[Activity]:
Find each line in the listing below that contains the string "Política" and copy those lines out. Treat the match as case-sensitive.

[Supplied records]:

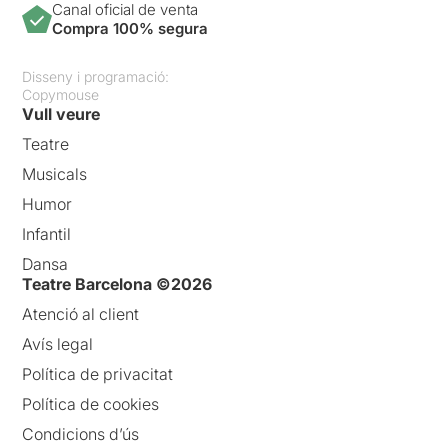
Canal oficial de venta
Compra 100% segura
Disseny i programació:
Copymouse
Vull veure
Teatre
Musicals
Humor
Infantil
Dansa
Teatre Barcelona ©2026
Atenció al client
Avís legal
Política de privacitat
Política de cookies
Condicions d’ús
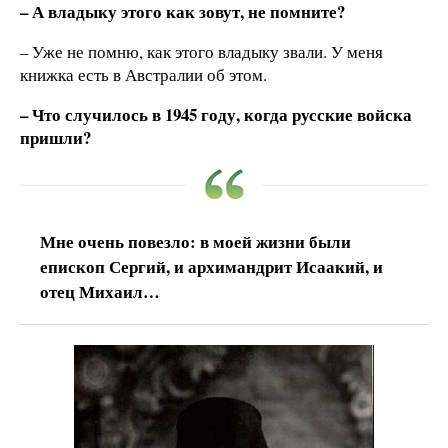
– А владыку этого как зовут, не помните?
– Уже не помню, как этого владыку звали. У меня
книжка есть в Австралии об этом.
– Что случилось в 1945 году, когда русские войска
пришли?
Мне очень повезло: в моей жизни были
епископ Сергий, и архимандрит Исаакий, и
отец Михаил…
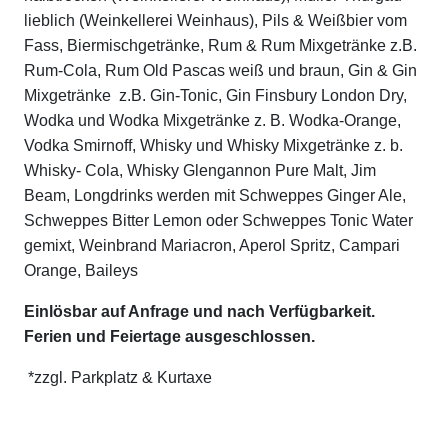
lieblich (Weinkellerei Weinhaus), Pils & Weißbier vom
Fass, Biermischgetränke, Rum & Rum Mixgetränke z.B.
Rum-Cola, Rum Old Pascas weiß und braun, Gin & Gin
Mixgetränke z.B. Gin-Tonic, Gin Finsbury London Dry,
Wodka und Wodka Mixgetränke z. B. Wodka-Orange,
Vodka Smirnoff, Whisky und Whisky Mixgetränke z. b.
Whisky- Cola, Whisky Glengannon Pure Malt, Jim
Beam, Longdrinks werden mit Schweppes Ginger Ale,
Schweppes Bitter Lemon oder Schweppes Tonic Water
gemixt, Weinbrand Mariacron, Aperol Spritz, Campari
Orange, Baileys
Einlösbar auf Anfrage und nach Verfügbarkeit.
Ferien und Feiertage ausgeschlossen.
*zzgl. Parkplatz & Kurtaxe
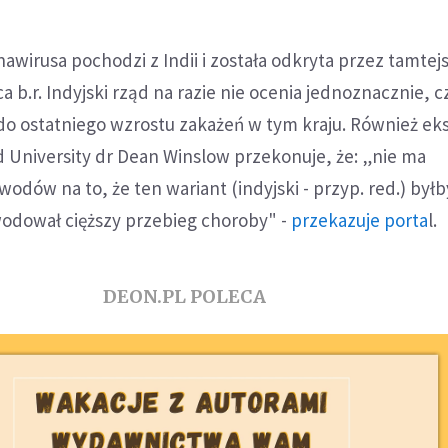
wirusa pochodzi z Indii i została odkryta przez tamtej
b.r. Indyjski rząd na razie nie ocenia jednoznacznie, c
 do ostatniego wzrostu zakażeń w tym kraju. Również eks
 University dr Dean Winslow przekonuje, że: „nie ma
dów na to, że ten wariant (indyjski - przyp. red.) byłb
wodował cięższy przebieg choroby" -
przekazuje porta
l.
DEON.PL POLECA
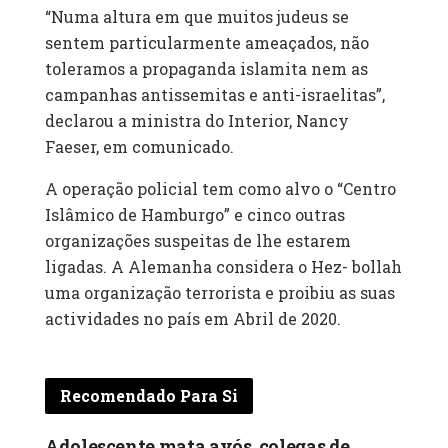
“Numa altura em que muitos judeus se
sentem particularmente ameaçados, não
toleramos a propaganda islamita nem as
campanhas antissemitas e anti-israelitas”,
declarou a ministra do Interior, Nancy
Faeser, em comunicado.
A operação policial tem como alvo o “Centro
Islâmico de Hamburgo” e cinco outras
organizações suspeitas de lhe estarem
ligadas. A Alemanha considera o Hez- bollah
uma organização terrorista e proibiu as suas
actividades no país em Abril de 2020.
Recomendado Para Si
Adolescente mata avós, colegas de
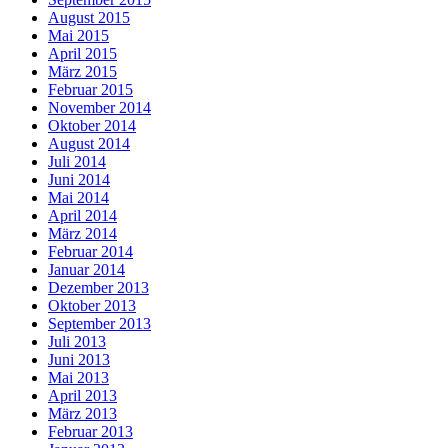
August 2015
Mai 2015
April 2015
März 2015
Februar 2015
November 2014
Oktober 2014
August 2014
Juli 2014
Juni 2014
Mai 2014
April 2014
März 2014
Februar 2014
Januar 2014
Dezember 2013
Oktober 2013
September 2013
Juli 2013
Juni 2013
Mai 2013
April 2013
März 2013
Februar 2013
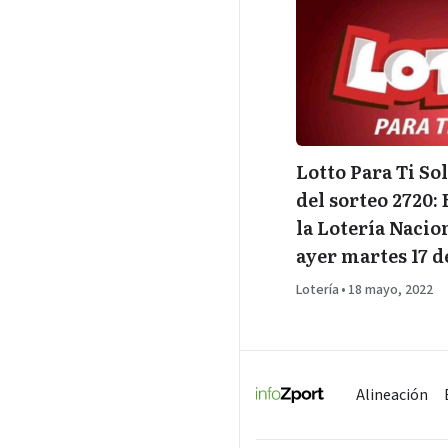
Lotto Para Ti So
del sorteo 2720: 
la Lotería Nacio
ayer martes 17 
Lotería
•
18 mayo, 2022
Alineación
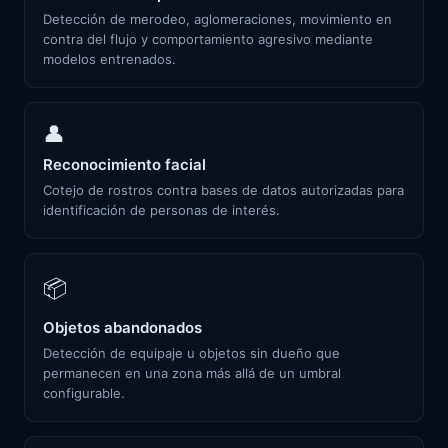
Detección de merodeo, aglomeraciones, movimiento en
contra del flujo y comportamiento agresivo mediante
modelos entrenados.
👤
Reconocimiento facial
Cotejo de rostros contra bases de datos autorizadas para
identificación de personas de interés.
📦
Objetos abandonados
Detección de equipaje u objetos sin dueño que
permanecen en una zona más allá de un umbral
configurable.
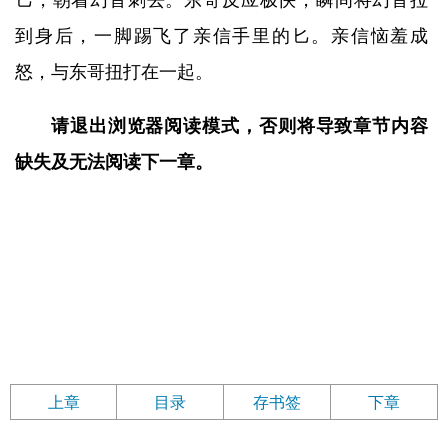
匕，朝着幻音刺去。东哥反应极快，瞬间将幻音拉
到身后，一脚踢飞了亲信手里的匕。亲信恼羞成
怒，与东哥扭打在一起。
请退出浏览器阅读模式，否则将导致章节内容
缺失及无法阅读下一章。
上章
目录
存书签
下章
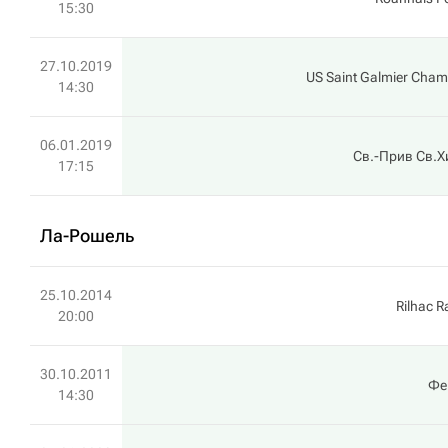
15:30
27.10.2019
US Saint Galmier Cha
14:30
06.01.2019
Св.-Прив Св.Х
17:15
Ла-Рошель
25.10.2014
Rilhac 
20:00
30.10.2011
Фе
14:30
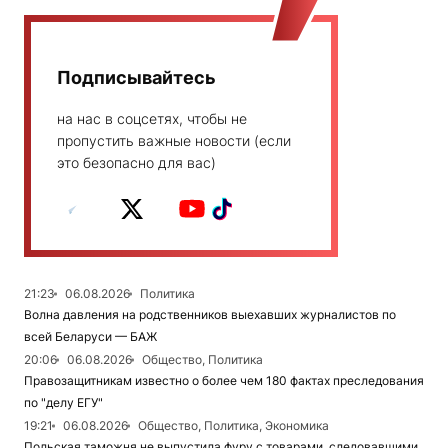
Подписывайтесь
на нас в соцсетях, чтобы не
пропустить важные новости (если
это безопасно для вас)
21:23
06.08.2026
Политика
Волна давления на родственников выехавших журналистов по
всей Беларуси — БАЖ
20:06
06.08.2026
Общество, Политика
Правозащитникам известно о более чем 180 фактах преследования
по "делу ЕГУ"
19:21
06.08.2026
Общество, Политика, Экономика
Польская таможня не выпустила фуру с товарами, следовавшими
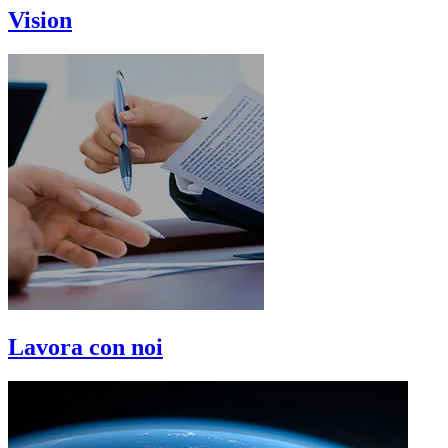
Vision
Lavora con noi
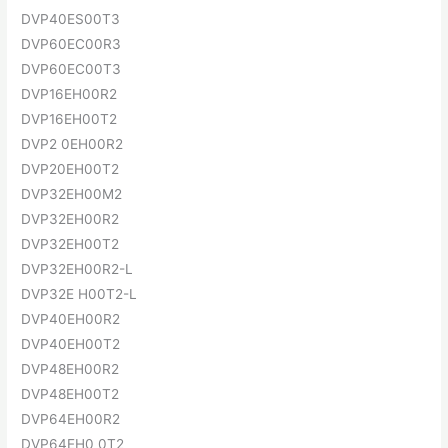
DVP40ES00T3
DVP60EC00R3
DVP60EC00T3
DVP16EH00R2
DVP16EH00T2
DVP2 0EH00R2
DVP20EH00T2
DVP32EH00M2
DVP32EH00R2
DVP32EH00T2
DVP32EH00R2-L
DVP32E H00T2-L
DVP40EH00R2
DVP40EH00T2
DVP48EH00R2
DVP48EH00T2
DVP64EH00R2
DVP64EH0 0T2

[Solution to this exercise]:
Política de privacitat
Política de cookies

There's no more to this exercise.